Professor Charters noted an international resurgence in the idea that systems should reflect indigenous values. Canadian experiences with areas of shared jurisdiction show that world does not collapse when power and authority are shared with indigenous peoples, and that all legal systems can improve when they draw on other traditions. Climate change and regulation of the environment would be an area here where Māori would have much to offer. “We need to be inspired and creative. The legitimacy of our legal system depends on it,” she concluded.
“Really looking forward”
The final session of the day looked at how the Law Commission could better engage with the public in today’s fast-changing social and technological conditions, including with those who will be the future citizens of our country. Law Commission Senior Legal & Policy Adviser, Kate Salmond, noted the importance of law reformers knowing and engaging with those really affected by law reform proposals. With a projected population of 5.5 million people in 2038 (the second highest growth rate in the OECD), there are more people than ever living here, with different perspectives arising from an ageing demographic, changing ethnic breakdowns, increasing net migration and increasingly dynamic world/religious views. Any “one size fits most” model of consultation is thus in need of an upgrade.

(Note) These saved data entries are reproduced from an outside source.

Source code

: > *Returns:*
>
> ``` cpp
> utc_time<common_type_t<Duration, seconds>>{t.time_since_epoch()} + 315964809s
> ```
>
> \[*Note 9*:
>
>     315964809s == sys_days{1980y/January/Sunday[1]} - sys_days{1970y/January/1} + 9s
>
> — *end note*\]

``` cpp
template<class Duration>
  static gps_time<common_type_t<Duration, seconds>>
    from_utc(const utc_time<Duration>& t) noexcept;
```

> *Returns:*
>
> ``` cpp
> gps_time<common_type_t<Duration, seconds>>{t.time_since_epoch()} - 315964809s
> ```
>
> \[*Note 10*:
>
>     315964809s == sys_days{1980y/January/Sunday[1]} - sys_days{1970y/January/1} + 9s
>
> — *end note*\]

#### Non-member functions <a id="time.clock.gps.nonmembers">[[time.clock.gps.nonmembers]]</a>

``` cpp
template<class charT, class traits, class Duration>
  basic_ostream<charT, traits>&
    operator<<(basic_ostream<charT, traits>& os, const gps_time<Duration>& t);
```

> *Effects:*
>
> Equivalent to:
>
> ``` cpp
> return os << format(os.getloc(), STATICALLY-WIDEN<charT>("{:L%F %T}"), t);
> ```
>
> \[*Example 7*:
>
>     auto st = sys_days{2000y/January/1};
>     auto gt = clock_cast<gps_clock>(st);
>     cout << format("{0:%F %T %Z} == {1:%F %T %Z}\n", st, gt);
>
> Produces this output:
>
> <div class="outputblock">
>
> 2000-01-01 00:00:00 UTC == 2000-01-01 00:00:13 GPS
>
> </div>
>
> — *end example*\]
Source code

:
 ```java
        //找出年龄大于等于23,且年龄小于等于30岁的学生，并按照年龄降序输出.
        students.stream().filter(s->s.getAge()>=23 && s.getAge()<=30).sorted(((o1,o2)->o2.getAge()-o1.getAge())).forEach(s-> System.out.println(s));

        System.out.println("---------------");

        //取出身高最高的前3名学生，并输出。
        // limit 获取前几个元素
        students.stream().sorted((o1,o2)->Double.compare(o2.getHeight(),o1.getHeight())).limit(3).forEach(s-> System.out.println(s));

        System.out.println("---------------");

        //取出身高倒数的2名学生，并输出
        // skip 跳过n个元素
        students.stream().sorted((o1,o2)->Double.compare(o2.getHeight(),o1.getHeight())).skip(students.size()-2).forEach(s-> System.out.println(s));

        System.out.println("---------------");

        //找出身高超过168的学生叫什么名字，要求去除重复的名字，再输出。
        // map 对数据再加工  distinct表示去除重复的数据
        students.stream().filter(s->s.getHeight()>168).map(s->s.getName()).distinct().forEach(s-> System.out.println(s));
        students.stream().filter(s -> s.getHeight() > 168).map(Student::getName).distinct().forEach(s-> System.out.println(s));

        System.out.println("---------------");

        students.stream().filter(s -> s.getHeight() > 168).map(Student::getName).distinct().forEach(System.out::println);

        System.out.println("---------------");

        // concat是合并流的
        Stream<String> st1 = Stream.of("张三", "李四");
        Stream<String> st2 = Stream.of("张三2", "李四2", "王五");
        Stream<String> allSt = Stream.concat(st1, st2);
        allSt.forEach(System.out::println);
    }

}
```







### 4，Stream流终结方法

Ms Salmond’s colleague, Paul Comrie-Thomson, looked at some of the creative methods of consultation the Commission is trialling as additions to the standard issues papers and calls for submissions. Online town hall meetings and blogs have seen a decent level of engagement, and a roadshow of public meetings around New Zealand to discuss the review of burial and cremation stimulated discussions that written responses would not have achieved. It should not be forgotten that the next generation can have valuable and unique insights on the law. For example, as part of discussions about raising the age for the sale and supply of liquor from 18 to 21, 11- and 12-year-olds submitted that having a “warm-up” at 18 may be effective in preventing people from going too crazy at 21, showing a certain sophistication in reasoning.
Additionally, the advent of social media and a decline in “push” communications (such as TV, radio and post) and a rise in “pull” communications (where people select and retrieve information specific to them, in the way they want to view it, at their leisure, such as e-books, specialist news apps, etc.) have dramatically changed the way we impart and take in information. People now expect information to be statistically supported, enticing and well-packaged, using visual summaries as well as text. Law reform bodies accordingly need to be flexible in order to best leverage these trends and to hook in a wider audience. Appropriately-targeted consultation through an array of different and creative means will be the way of the future forward.
The symposium was a successful event, with a diverse group of 170 people from around New Zealand attending. The manner in which that audience engaged with the symposium’s high-quality speakers showed there is a significant community of people keen to participate in law reform.